Was sounding kinda reasonable until I got to the “lease for $25k a month” and that’s where the red flag really came in for me, but I’m no entrepreneur or financier at all. Angry Chair makes great beers, they need to continue on somehow or losing Cycle and Angry Chair is pretty devastating to Tampa area beer scene and even to the US craft beer overall IMO.
16K sq ft for $25K doesn't sound bad for a commercial site. If you divide by 10 for a residence, imagine a 1600 sq ft house renting for $2500. Doesn't sound bad. It's just one part of overhead that makes profitable brewing difficult to maintain.
Rent: $25,000/mo is $18.75/sf/yr. Commercial rents in that neighborhood run about $20-$36/sf/yr. So, it’s a relative bargain.
The problem as always for breweries is they’re paying that same rate on a lot of production space that can’t generate revenue. If you do that math with just their taproom space it’s probably pretty onerous.

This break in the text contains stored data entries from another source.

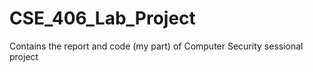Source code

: # CSE_406_Lab_Project
Contains the report and code (my part) of Computer Security sessional project
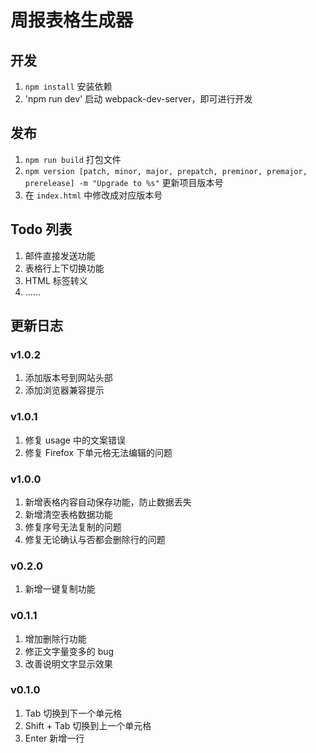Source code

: # 周报表格生成器

## 开发
1. `npm install` 安装依赖
2. 'npm run dev' 启动 webpack-dev-server，即可进行开发

## 发布
1. `npm run build` 打包文件
2. `npm version [patch, minor, major, prepatch, preminor, premajor, prerelease] -m "Upgrade to %s"` 更新项目版本号
3. 在 `index.html` 中修改成对应版本号

## Todo 列表
1. 邮件直接发送功能
2. 表格行上下切换功能
3. HTML 标签转义
4. ……

## 更新日志

### v1.0.2
1. 添加版本号到网站头部
2. 添加浏览器兼容提示

### v1.0.1
1. 修复 usage 中的文案错误
2. 修复 Firefox 下单元格无法编辑的问题

### v1.0.0
1. 新增表格内容自动保存功能，防止数据丢失
2. 新增清空表格数据功能
3. 修复序号无法复制的问题
4. 修复无论确认与否都会删除行的问题

### v0.2.0
1. 新增一键复制功能

### v0.1.1
1. 增加删除行功能
2. 修正文字量变多的 bug
3. 改善说明文字显示效果

### v0.1.0
1. Tab 切换到下一个单元格
2. Shift + Tab 切换到上一个单元格
3. Enter 新增一行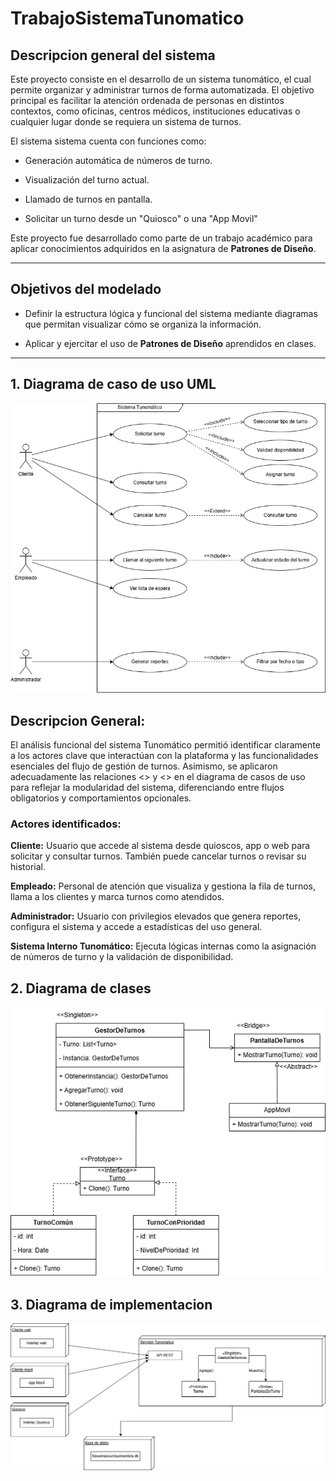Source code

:# TrabajoSistemaTunomatico
## Descripcion general del sistema
Este proyecto consiste en el desarrollo de un sistema tunomático, el cual permite organizar y administrar turnos de forma automatizada. El objetivo principal es facilitar la atención ordenada de personas en distintos contextos, como oficinas, centros médicos, instituciones educativas o cualquier lugar donde se requiera un sistema de turnos.

El sistema sistema cuenta con funciones como:

- Generación automática de números de turno.

- Visualización del turno actual.

- Llamado de turnos en pantalla.

- Solicitar un turno desde un "Quiosco" o una "App Movil"

Este proyecto fue desarrollado como parte de un trabajo académico para aplicar conocimientos adquiridos en la asignatura de **Patrones de Diseño**.

---
## Objetivos del modelado

- Definir la estructura lógica y funcional del sistema mediante diagramas que permitan visualizar cómo se organiza la información.

- Aplicar y ejercitar el uso de **Patrones de Diseño** aprendidos en clases.

---
## 1. Diagrama de caso de uso UML
![img](DiagramaCasoDeUso.png)
## Descripcion General:

El análisis funcional del sistema Tunomático permitió identificar claramente a los actores clave que interactúan con la plataforma y las funcionalidades esenciales del flujo de gestión de turnos. Asimismo, se aplicaron adecuadamente las relaciones <<include>> y <<extend>> en el diagrama de casos de uso para reflejar la modularidad del sistema, diferenciando entre flujos obligatorios y comportamientos opcionales.

### Actores identificados:

**Cliente:** Usuario que accede al sistema desde quioscos, app o web para solicitar y consultar turnos. También puede cancelar turnos o revisar su historial.

**Empleado:** Personal de atención que visualiza y gestiona la fila de turnos, llama a los clientes y marca turnos como atendidos.

**Administrador:** Usuario con privilegios elevados que genera reportes, configura el sistema y accede a estadísticas del uso general.

**Sistema Interno Tunomático:** Ejecuta lógicas internas como la asignación de números de turno y la validación de disponibilidad.
## 2. Diagrama de clases
![img](DiagramaDeClases.png)
## 3. Diagrama de implementacion
![img](DiagramaImplementacion.png)
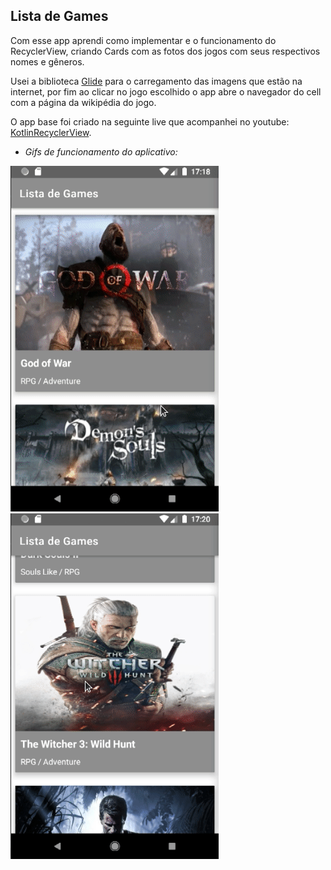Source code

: 
## Lista de Games

Com esse app aprendi como implementar e o funcionamento do RecyclerView, criando Cards com as fotos dos jogos com seus respectivos nomes e gêneros. 

Usei a biblioteca [Glide](https://github.com/bumptech/glide) para o carregamento das imagens que estão na internet, por fim ao clicar no jogo escolhido o app abre o navegador do cell com a página da wikipédia do jogo.

O app base foi criado na seguinte live que acompanhei no youtube: [KotlinRecyclerView](https://github.com/kaiqueocanha/KotlinRecyclerView).

* _Gifs de funcionamento do aplicativo:_

![ListaDeGames](https://github.com/ViniBza/EstudosAndroid/blob/master/Imagens-Gifs/Lista%20de%20games%20-%201.gif) ![ListaDeGames](https://github.com/ViniBza/EstudosAndroid/blob/master/Imagens-Gifs/Lista%20de%20games%20-%202.gif)
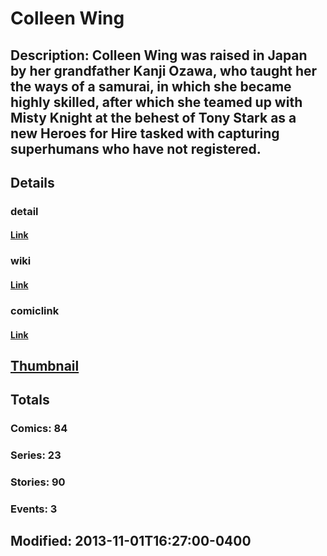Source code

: # Colleen Wing
## Description: Colleen Wing was raised in Japan by her grandfather Kanji Ozawa, who taught her the ways of a samurai, in which she became highly skilled, after which she teamed up with Misty Knight at the behest of Tony Stark as a new Heroes for Hire tasked with capturing superhumans who have not registered.
## Details
### detail
#### [Link](http://marvel.com/comics/characters/1010676/colleen_wing?utm_campaign=apiRef&utm_source=225578a89fc76f3d20fbffda5d17a88d)
### wiki
#### [Link](http://marvel.com/universe/Wing%2C_Colleen?utm_campaign=apiRef&utm_source=225578a89fc76f3d20fbffda5d17a88d)
### comiclink
#### [Link](http://marvel.com/comics/characters/1010676/colleen_wing?utm_campaign=apiRef&utm_source=225578a89fc76f3d20fbffda5d17a88d)
## [Thumbnail](http://i.annihil.us/u/prod/marvel/i/mg/8/e0/52740e24bddb4.jpg)
## Totals
### Comics: 84
### Series: 23
### Stories: 90
### Events: 3
## Modified: 2013-11-01T16:27:00-0400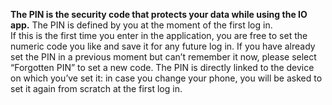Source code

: **The PIN is the security code that protects your data while using the IO app.** The PIN is defined by you at the moment of the first log in.  
If this is the first time you enter in the application, you are free to set the numeric code you like and save it for any future log in. If you have already set the PIN in a previous moment but can’t remember it now, please select “Forgotten PIN” to set a new code. The PIN is directly linked to the device on which you’ve set it: in case you change your phone, you will be asked to set it again from scratch at the first log in.
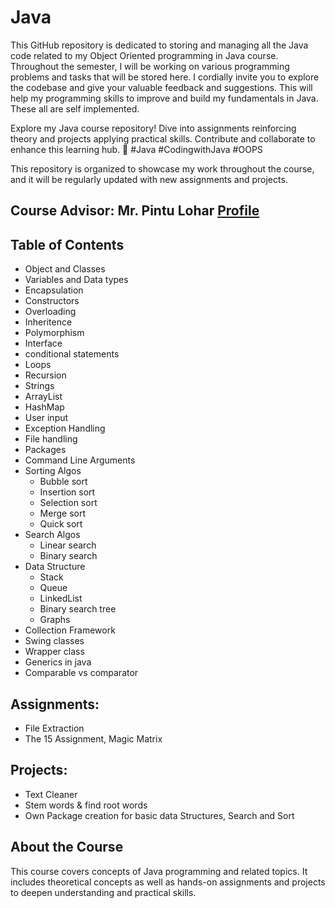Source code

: # Java
This GitHub repository is dedicated to storing and managing all the Java code related to my Object Oriented programming in Java course. Throughout the semester, I will be working on various programming problems and tasks that will be stored here. I cordially invite you to explore the codebase and give your valuable feedback and suggestions. This will help my programming skills to improve and build my fundamentals in Java. These all are self implemented.

Explore my Java course repository! Dive into assignments reinforcing theory and projects applying practical skills. Contribute and collaborate to enhance this learning hub. 
🚀 #Java #CodingwithJava #OOPS

This repository is organized to showcase my work throughout the course, and it will be regularly updated with new assignments and projects.

## Course Advisor: Mr. Pintu Lohar [Profile](https://www.linkedin.com/in/pintu-lohar-00679a34?utm_source=share&utm_campaign=share_via&utm_content=profile&utm_medium=android_app)

## Table of Contents
- Object and Classes
- Variables and Data types
- Encapsulation
- Constructors
- Overloading
- Inheritence
- Polymorphism
- Interface
- conditional statements
- Loops
- Recursion
- Strings
- ArrayList
- HashMap
- User input
- Exception Handling
- File handling
- Packages
- Command Line Arguments
- Sorting Algos
  - Bubble sort
  - Insertion sort
  - Selection sort
  - Merge sort
  - Quick sort
- Search Algos
  - Linear search
  - Binary search
- Data Structure
  - Stack
  - Queue
  - LinkedList
  - Binary search tree
  - Graphs
- Collection Framework
- Swing classes
- Wrapper class
- Generics in java
- Comparable vs comparator
  
          
## Assignments:
- File Extraction
- The 15 Assignment, Magic Matrix

## Projects:
- Text Cleaner
- Stem words & find root words
- Own Package creation for basic data Structures, Search and Sort
  
## About the Course

This course covers concepts of Java programming and related topics. It includes theoretical concepts as well as hands-on assignments and projects to deepen understanding and practical skills.

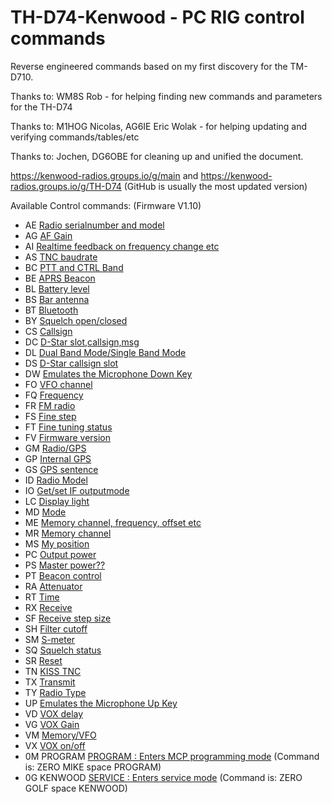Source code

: # TH-D74-Kenwood - PC RIG control commands

Reverse engineered commands based on my first discovery for the TM-D710.

Thanks to: WM8S Rob - for helping finding new commands and parameters for the TH-D74

Thanks to: M1HOG Nicolas, AG6IE Eric Wolak - for helping updating and verifying commands/tables/etc

Thanks to: Jochen, DG6OBE for cleaning up and unified the document.

https://kenwood-radios.groups.io/g/main and  https://kenwood-radios.groups.io/g/TH-D74 (GitHub is usually the most updated version)

Available Control commands: (Firmware V1.10)


- AE	[Radio serialnumber and model](/commands/AE.md)
- AG	[AF Gain](/commands/AG.md)
- AI	[Realtime feedback on frequency change etc](/commands/AI.md)
- AS	[TNC baudrate](/commands/AS.md)
- BC	[PTT and CTRL Band](/commands/BC.md)
- BE	[APRS Beacon](/commands/BE.md)
- BL	[Battery level](/commands/BL.md)
- BS	[Bar antenna](/commands/BS.md)
- BT	[Bluetooth](/commands/BT.md)
- BY	[Squelch open/closed](/commands/BY.md)
- CS	[Callsign](/commands/CS.md)
- DC	[D-Star slot,callsign,msg](/commands/DC.md)
- DL	[Dual Band Mode/Single Band Mode](/commands/DL.md)
- DS	[D-Star callsign slot](/commands/DS.md)
- DW	[Emulates the Microphone Down Key](/commands/DW.md)
- FO	[VFO channel](/commands/FO.md)
- FQ	[Frequency](/commands/FQ.md)
- FR	[FM radio](/commands/FR.md)
- FS	[Fine step](/commands/FS.md)
- FT	[Fine tuning status](/commands/FT.md)
- FV	[Firmware version](/commands/FV.md)
- GM	[Radio/GPS](/commands/GM.md)
- GP	[Internal GPS](/commands/GP.md)
- GS	[GPS sentence](/commands/GS.md)
- ID	[Radio Model](/commands/ID.md)
- IO	[Get/set IF outputmode](/commands/IO.md)
- LC	[Display light](/commands/LC.md)
- MD	[Mode](/commands/MD.md)
- ME	[Memory channel, frequency, offset etc](/commands/ME.md)
- MR	[Memory channel](/commands/MR.md)
- MS	[My position](/commands/MS.md)
- PC	[Output power](/commands/PC.md)
- PS	[Master power??](/commands/PS.md)
- PT	[Beacon control](/commands/PT.md)
- RA	[Attenuator](/commands/RA.md)
- RT	[Time](/commands/RT.md)
- RX	[Receive](/commands/RX.md)
- SF	[Receive step size](/commands/SF.md)
- SH	[Filter cutoff](/commands/SH.md)
- SM	[S-meter](/commands/SM.md)
- SQ	[Squelch status](/commands/SQ.md)
- SR	[Reset](/commands/SR.md)
- TN	[KISS TNC](/commands/TN.md)
- TX	[Transmit](/commands/TX.md)
- TY	[Radio Type](/commands/TY.md)
- UP	[Emulates the Microphone Up Key](/commands/UP.md)
- VD	[VOX delay](/commands/VD.md)
- VG	[VOX Gain](/commands/VG.md)
- VM	[Memory/VFO](/commands/VM.md)
- VX	[VOX on/off](/commands/VX.md)
- 0M PROGRAM	[PROGRAM : Enters MCP programming mode](/commands/0M_PROGRAM.md) (Command is: ZERO MIKE space PROGRAM)
- 0G KENWOOD	[SERVICE : Enters service mode](/commands/0G_KENWOOD.md) (Command is: ZERO GOLF space KENWOOD)
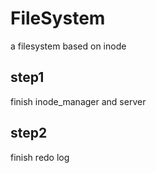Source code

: # FileSystem
a filesystem based on inode

## step1
finish inode_manager and server

## step2
finish redo log
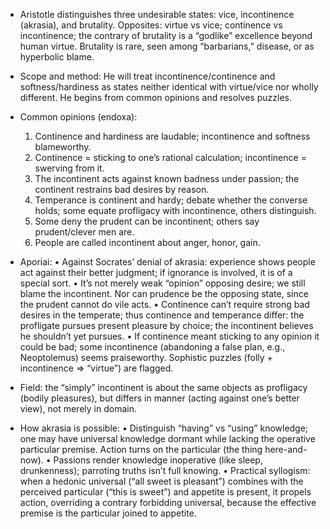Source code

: - Aristotle distinguishes three undesirable states: vice, incontinence (akrasia), and brutality. Opposites: virtue vs vice; continence vs incontinence; the contrary of brutality is a “godlike” excellence beyond human virtue. Brutality is rare, seen among “barbarians,” disease, or as hyperbolic blame.

- Scope and method: He will treat incontinence/continence and softness/hardiness as states neither identical with virtue/vice nor wholly different. He begins from common opinions and resolves puzzles.

- Common opinions (endoxa): 
  1) Continence and hardiness are laudable; incontinence and softness blameworthy.
  2) Continence = sticking to one’s rational calculation; incontinence = swerving from it.
  3) The incontinent acts against known badness under passion; the continent restrains bad desires by reason.
  4) Temperance is continent and hardy; debate whether the converse holds; some equate profligacy with incontinence, others distinguish.
  5) Some deny the prudent can be incontinent; others say prudent/clever men are.
  6) People are called incontinent about anger, honor, gain.

- Aporiai:
  • Against Socrates’ denial of akrasia: experience shows people act against their better judgment; if ignorance is involved, it is of a special sort.
  • It’s not merely weak “opinion” opposing desire; we still blame the incontinent. Nor can prudence be the opposing state, since the prudent cannot do vile acts.
  • Continence can’t require strong bad desires in the temperate; thus continence and temperance differ: the profligate pursues present pleasure by choice; the incontinent believes he shouldn’t yet pursues.
  • If continence meant sticking to any opinion it could be bad; some incontinence (abandoning a false plan, e.g., Neoptolemus) seems praiseworthy. Sophistic puzzles (folly + incontinence ⇒ “virtue”) are flagged.

- Field: the “simply” incontinent is about the same objects as profligacy (bodily pleasures), but differs in manner (acting against one’s better view), not merely in domain.

- How akrasia is possible: 
  • Distinguish “having” vs “using” knowledge; one may have universal knowledge dormant while lacking the operative particular premise. Action turns on the particular (the thing here-and-now).
  • Passions render knowledge inoperative (like sleep, drunkenness); parroting truths isn’t full knowing.
  • Practical syllogism: when a hedonic universal (“all sweet is pleasant”) combines with the perceived particular (“this is sweet”) and appetite is present, it propels action, overriding a contrary forbidding universal, because the effective premise is the particular joined to appetite.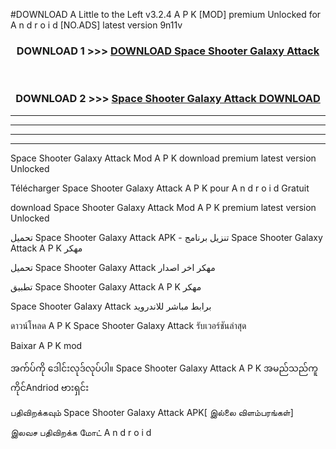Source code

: #DOWNLOAD A Little to the Left v3.2.4 A P K [MOD] premium Unlocked for A n d r o i d [NO.ADS] latest version 9n11v 



<div align="center">

<h3>DOWNLOAD 1 >>> <a href="https://getmod1.web.app/?judule=Btd Battles">DOWNLOAD Space Shooter Galaxy Attack</a></h3><br>

<h3>DOWNLOAD 2 >>> <a href="https://getmod1.web.app/?judule=Btd Battles">Space Shooter Galaxy Attack DOWNLOAD </a></h3>

</div>


----------------------------------------------------------

----------------------------------------------------------

----------------------------------------------------------

----------------------------------------------------------


Space Shooter Galaxy Attack Mod A P K download premium latest version Unlocked

Télécharger Space Shooter Galaxy Attack A P K pour A n d r o i d Gratuit

download Space Shooter Galaxy Attack Mod A P K premium latest version Unlocked

تحميل Space Shooter Galaxy Attack APK - تنزيل برنامج Space Shooter Galaxy Attack A P K مهكر

تحميل Space Shooter Galaxy Attack مهكر اخر اصدار

تطبيق Space Shooter Galaxy Attack A P K مهكر

Space Shooter Galaxy Attack برابط مباشر للاندرويد

ดาวน์โหลด A P K Space Shooter Galaxy Attack รับเวอร์ชันล่าสุด

Baixar A P K mod

အက်ပ်ကို ဒေါင်းလုဒ်လုပ်ပါ။ Space Shooter Galaxy Attack A P K အမည်သည်ကူကိုင်Andriod ဗားရှင်း

பதிவிறக்கவும் Space Shooter Galaxy Attack APK[ இல்லை விளம்பரங்கள்] 
 
இலவச பதிவிறக்க மோட் A n d r o i d



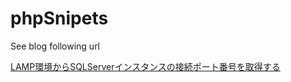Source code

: # phpSnipets

See blog following url

[LAMP環境からSQLServerインスタンスの接続ポート番号を取得する](https://ptsv.jp/2019/09/10/ssrp/)
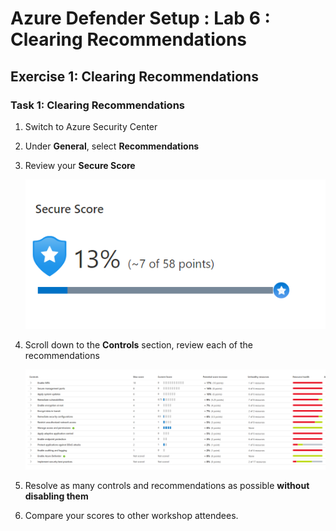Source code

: # Azure Defender Setup : Lab 6 : Clearing Recommendations

## Exercise 1: Clearing Recommendations

### Task 1: Clearing Recommendations

1. Switch to Azure Security Center
2. Under **General**, select **Recommendations**
3. Review your **Secure Score**
  
    ![Your current secure score.](./media/asc_secure_score.png "Your current secure score")

4. Scroll down to the **Controls** section, review each of the recommendations

    ![Your current recommendations.](./media/asc_secure_recommendations.png "Your current recommendations")

5. Resolve as many controls and recommendations as possible **without disabling them**

6. Compare your scores to other workshop attendees.
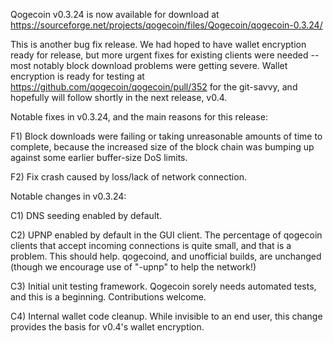 Qogecoin v0.3.24 is now available for download at
https://sourceforge.net/projects/qogecoin/files/Qogecoin/qogecoin-0.3.24/

This is another bug fix release.  We had hoped to have wallet encryption ready for release, but more urgent fixes for existing clients were needed -- most notably block download problems were getting severe.  Wallet encryption is ready for testing at https://github.com/qogecoin/qogecoin/pull/352 for the git-savvy, and hopefully will follow shortly in the next release, v0.4.

Notable fixes in v0.3.24, and the main reasons for this release:

F1) Block downloads were failing or taking unreasonable amounts of time to complete, because the increased size of the block chain was bumping up against some earlier buffer-size DoS limits.

F2) Fix crash caused by loss/lack of network connection.

Notable changes in v0.3.24:

C1) DNS seeding enabled by default.

C2) UPNP enabled by default in the GUI client.  The percentage of qogecoin clients that accept incoming connections is quite small, and that is a problem.  This should help.  qogecoind, and unofficial builds, are unchanged (though we encourage use of "-upnp" to help the network!)

C3) Initial unit testing framework.  Qogecoin sorely needs automated tests, and this is a beginning.  Contributions welcome.

C4) Internal wallet code cleanup.  While invisible to an end user, this change provides the basis for v0.4's wallet encryption.
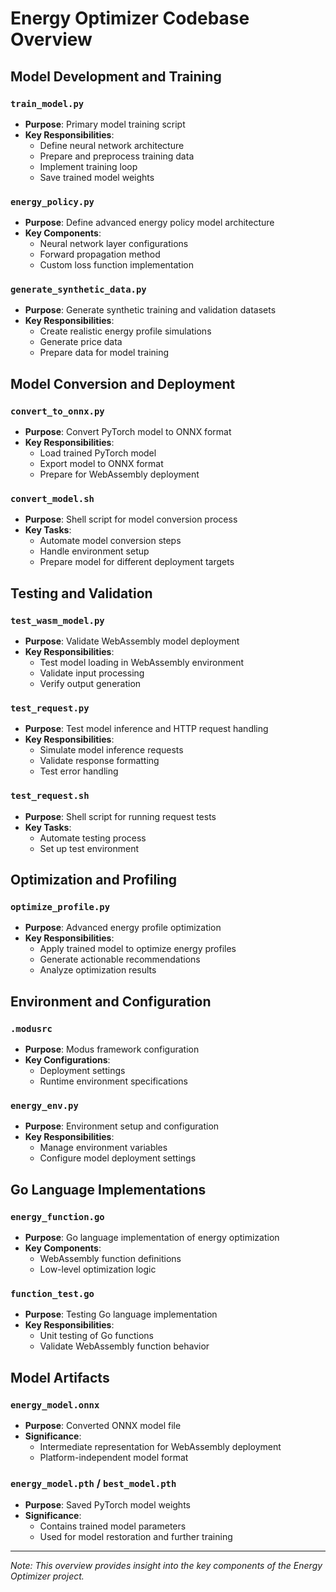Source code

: # Energy Optimizer Codebase Overview

## Model Development and Training

### `train_model.py`
- **Purpose**: Primary model training script
- **Key Responsibilities**:
  - Define neural network architecture
  - Prepare and preprocess training data
  - Implement training loop
  - Save trained model weights

### `energy_policy.py`
- **Purpose**: Define advanced energy policy model architecture
- **Key Components**:
  - Neural network layer configurations
  - Forward propagation method
  - Custom loss function implementation

### `generate_synthetic_data.py`
- **Purpose**: Generate synthetic training and validation datasets
- **Key Responsibilities**:
  - Create realistic energy profile simulations
  - Generate price data
  - Prepare data for model training

## Model Conversion and Deployment

### `convert_to_onnx.py`
- **Purpose**: Convert PyTorch model to ONNX format
- **Key Responsibilities**:
  - Load trained PyTorch model
  - Export model to ONNX format
  - Prepare for WebAssembly deployment

### `convert_model.sh`
- **Purpose**: Shell script for model conversion process
- **Key Tasks**:
  - Automate model conversion steps
  - Handle environment setup
  - Prepare model for different deployment targets

## Testing and Validation

### `test_wasm_model.py`
- **Purpose**: Validate WebAssembly model deployment
- **Key Responsibilities**:
  - Test model loading in WebAssembly environment
  - Validate input processing
  - Verify output generation

### `test_request.py`
- **Purpose**: Test model inference and HTTP request handling
- **Key Responsibilities**:
  - Simulate model inference requests
  - Validate response formatting
  - Test error handling

### `test_request.sh`
- **Purpose**: Shell script for running request tests
- **Key Tasks**:
  - Automate testing process
  - Set up test environment

## Optimization and Profiling

### `optimize_profile.py`
- **Purpose**: Advanced energy profile optimization
- **Key Responsibilities**:
  - Apply trained model to optimize energy profiles
  - Generate actionable recommendations
  - Analyze optimization results

## Environment and Configuration

### `.modusrc`
- **Purpose**: Modus framework configuration
- **Key Configurations**:
  - Deployment settings
  - Runtime environment specifications

### `energy_env.py`
- **Purpose**: Environment setup and configuration
- **Key Responsibilities**:
  - Manage environment variables
  - Configure model deployment settings

## Go Language Implementations

### `energy_function.go`
- **Purpose**: Go language implementation of energy optimization
- **Key Components**:
  - WebAssembly function definitions
  - Low-level optimization logic

### `function_test.go`
- **Purpose**: Testing Go language implementation
- **Key Responsibilities**:
  - Unit testing of Go functions
  - Validate WebAssembly function behavior

## Model Artifacts

### `energy_model.onnx`
- **Purpose**: Converted ONNX model file
- **Significance**: 
  - Intermediate representation for WebAssembly deployment
  - Platform-independent model format

### `energy_model.pth` / `best_model.pth`
- **Purpose**: Saved PyTorch model weights
- **Significance**:
  - Contains trained model parameters
  - Used for model restoration and further training

---

*Note: This overview provides insight into the key components of the Energy Optimizer project.*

True but I assumed they rented an amount of space they needed to produce X amount of revenue according to their business plan. Production space and taproom space are both revenue generating. Huge taproom with lots of empty space, indoor corn hole and giant Jenga, playground for kiddies, etc. less or no revenue. If a business rents a few hundred thousand square feet but only a hundred of it produces revenue, maybe they shouldn’t be in business. Having said that, I’m familiar with a brewery that went under. Large production area, small taproom. Their model intended to be primarily distribution but they never got their footing with competition for retail shelf space. The taproom did ok but they had a cavernous brewery not generating revenue. So, the answer is, it depends. I have the utmost respect for breweries and small business in general but don’t envy the uncertainties they have to live with.